• [WHAT TO PRODUCE]: Only the lines with "click" in them need to be copied from the listing.

• [THE RECORDS]:

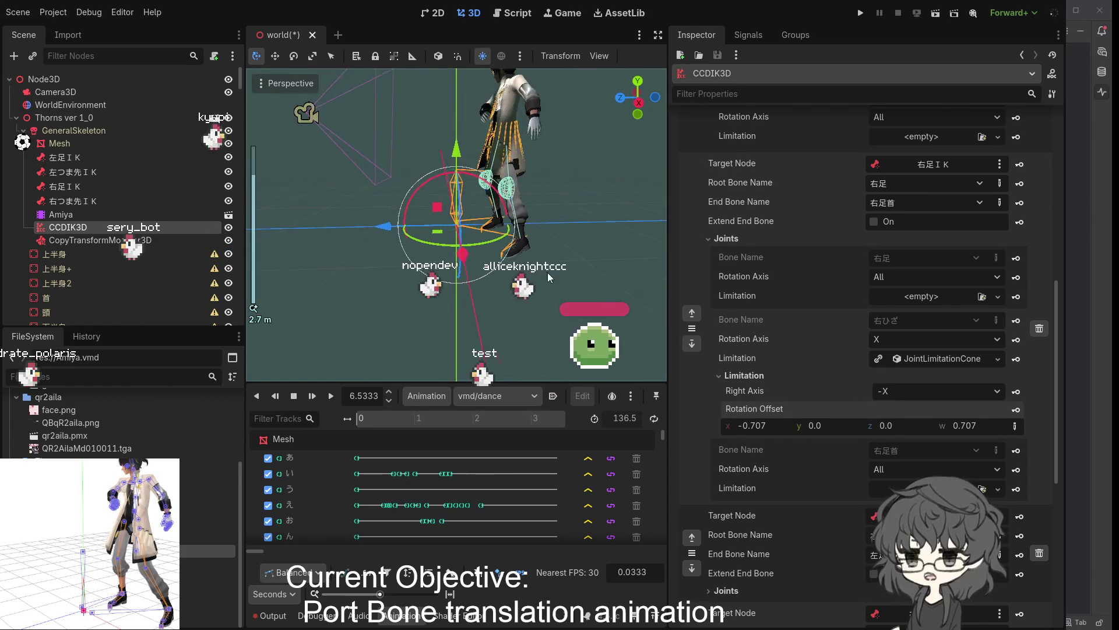
pyautogui.moveTo(547, 272)
pyautogui.mouseDown()
pyautogui.moveTo(645, 303)
pyautogui.moveTo(575, 235)
pyautogui.moveTo(619, 186)
pyautogui.moveTo(568, 204)
pyautogui.moveTo(609, 184)
pyautogui.moveTo(364, 194)
pyautogui.moveTo(562, 174)
pyautogui.moveTo(505, 183)
pyautogui.mouseUp()
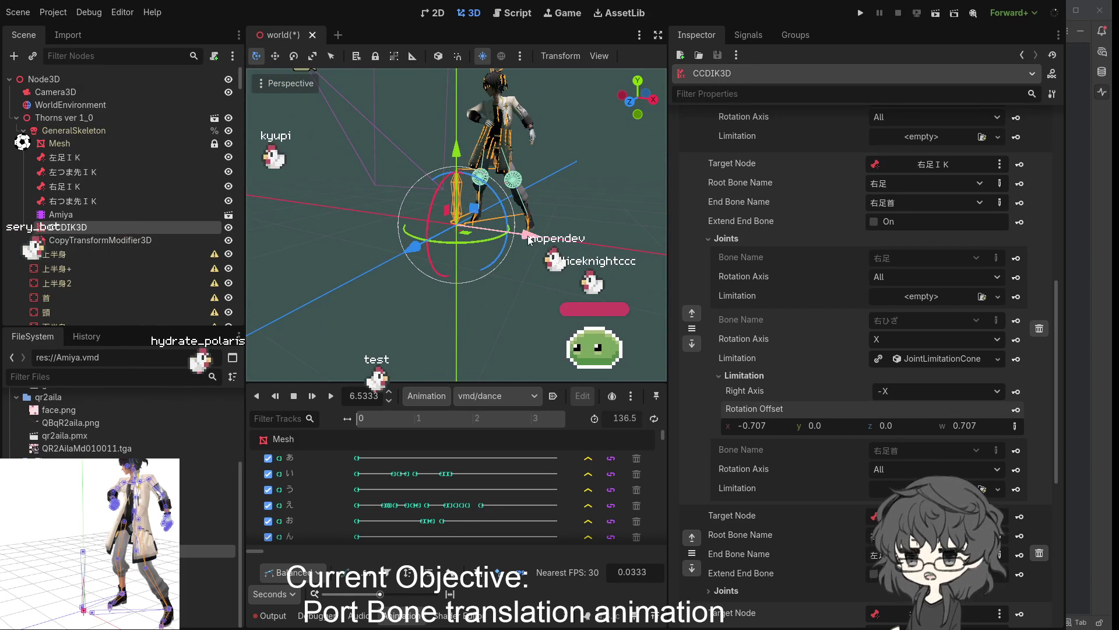
pyautogui.moveTo(523, 235)
pyautogui.mouseDown()
pyautogui.moveTo(481, 258)
pyautogui.moveTo(400, 270)
pyautogui.moveTo(464, 268)
pyautogui.mouseUp()
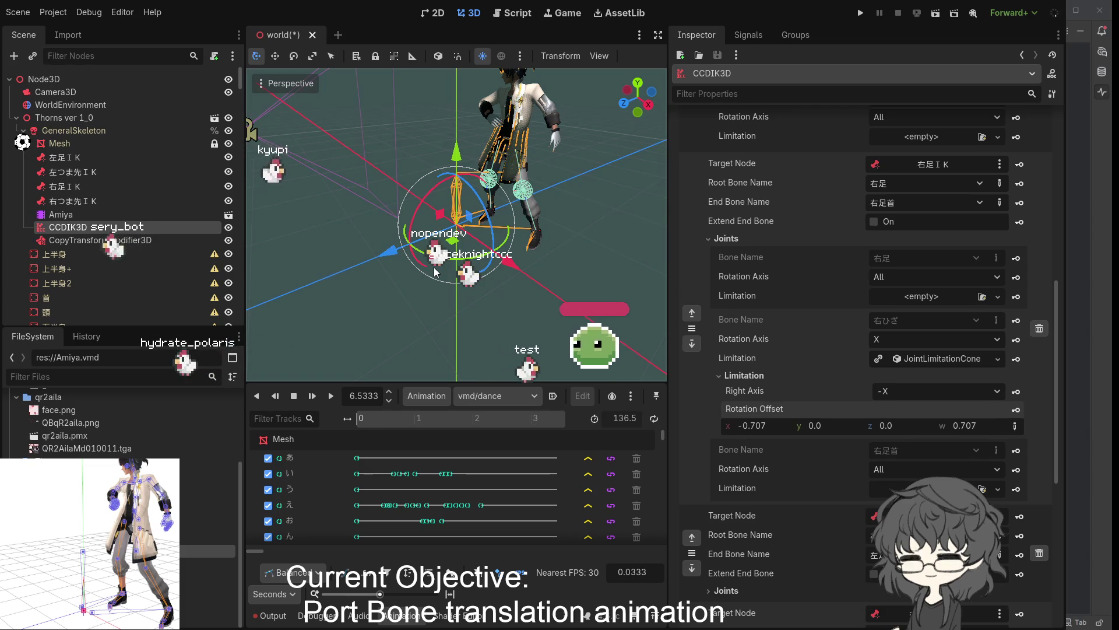
pyautogui.moveTo(572, 120); pyautogui.dragTo(596, 161)
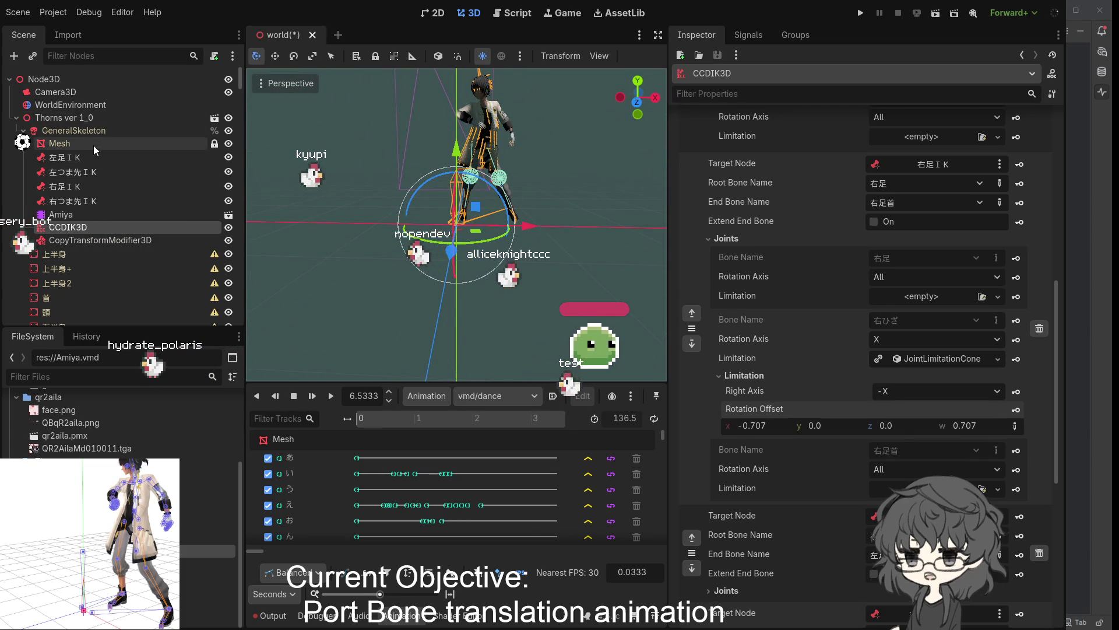
pyautogui.scroll(-15, 86, 257)
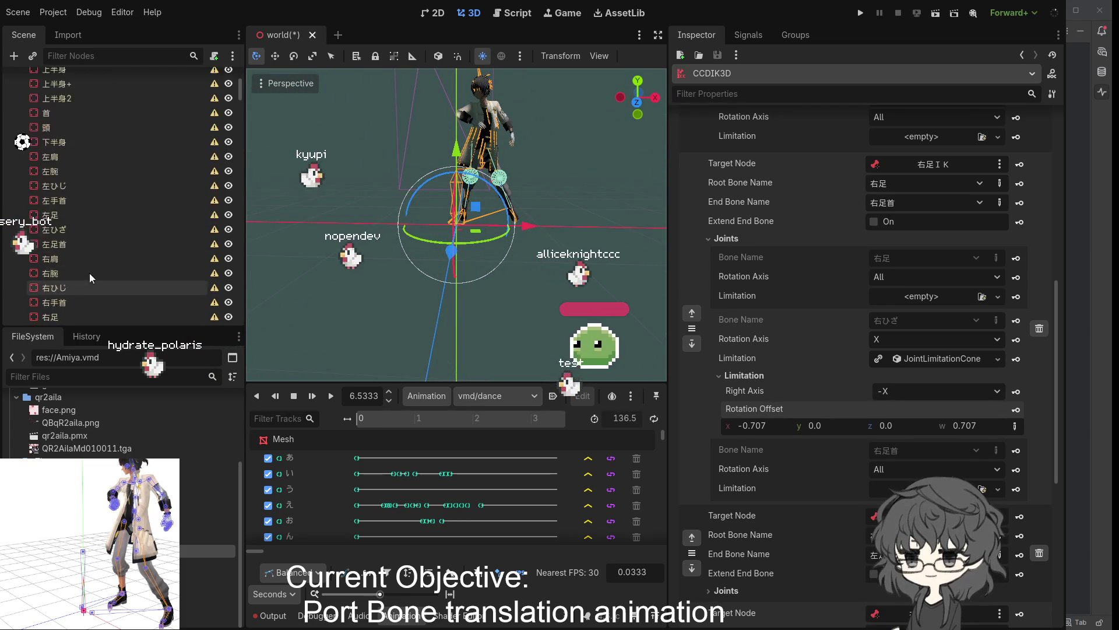
pyautogui.scroll(5, 113, 224)
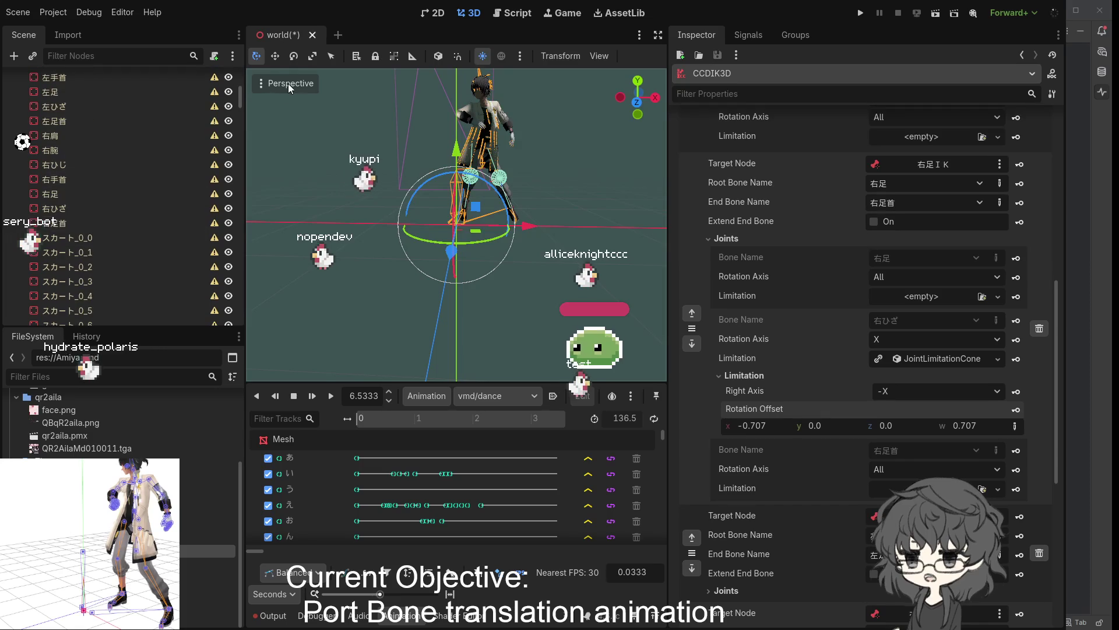
pyautogui.scroll(5, 205, 98)
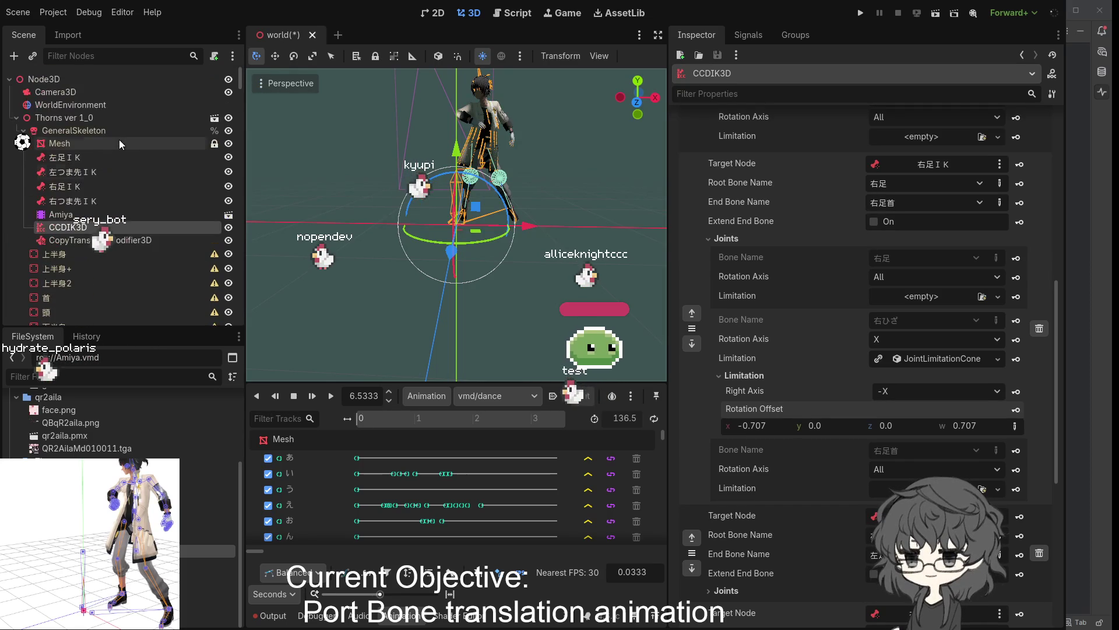
# Preview the viewport through Camera3D, test-run the project, then play the dance animation.
pyautogui.click(47, 90)
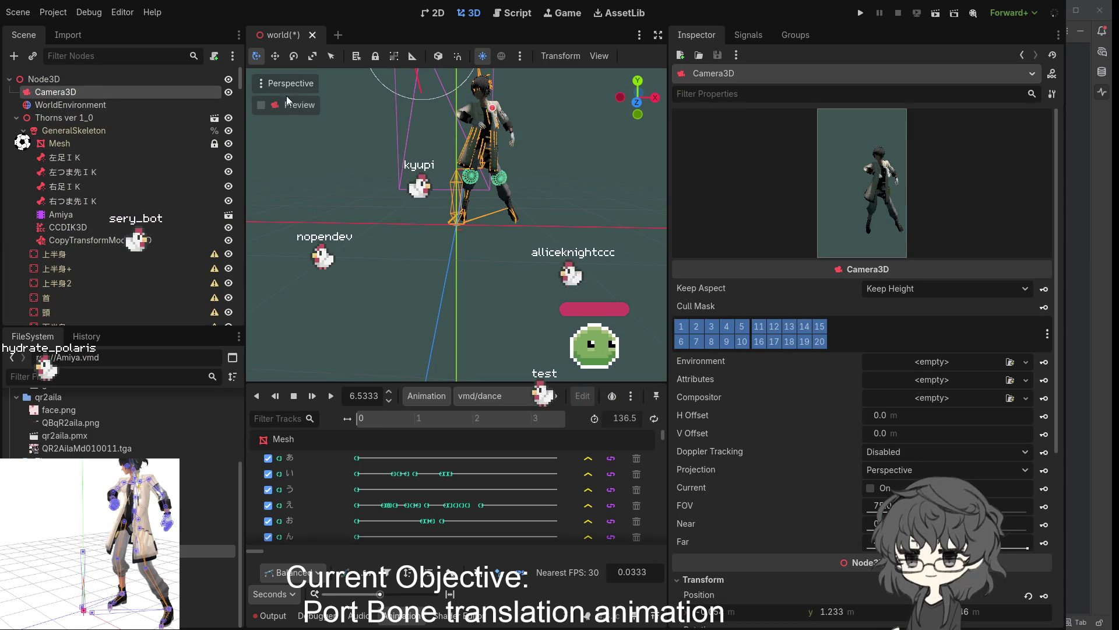
pyautogui.click(261, 106)
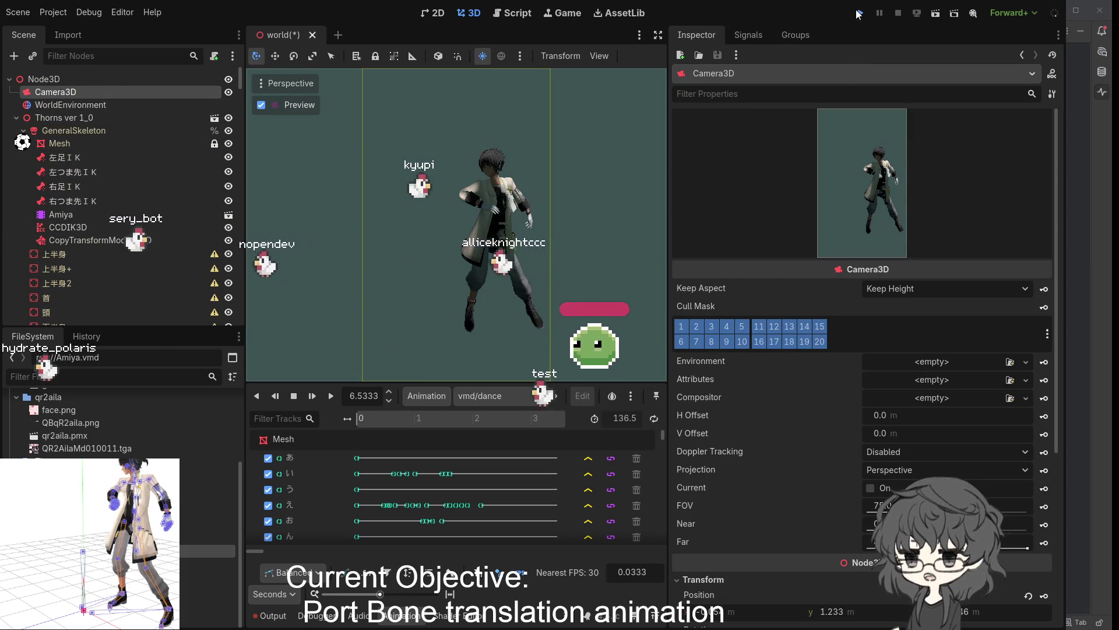
pyautogui.click(858, 12)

• [ANSWER TO THE PROBLEM]:
pyautogui.click(47, 90)
pyautogui.click(261, 106)
pyautogui.click(858, 12)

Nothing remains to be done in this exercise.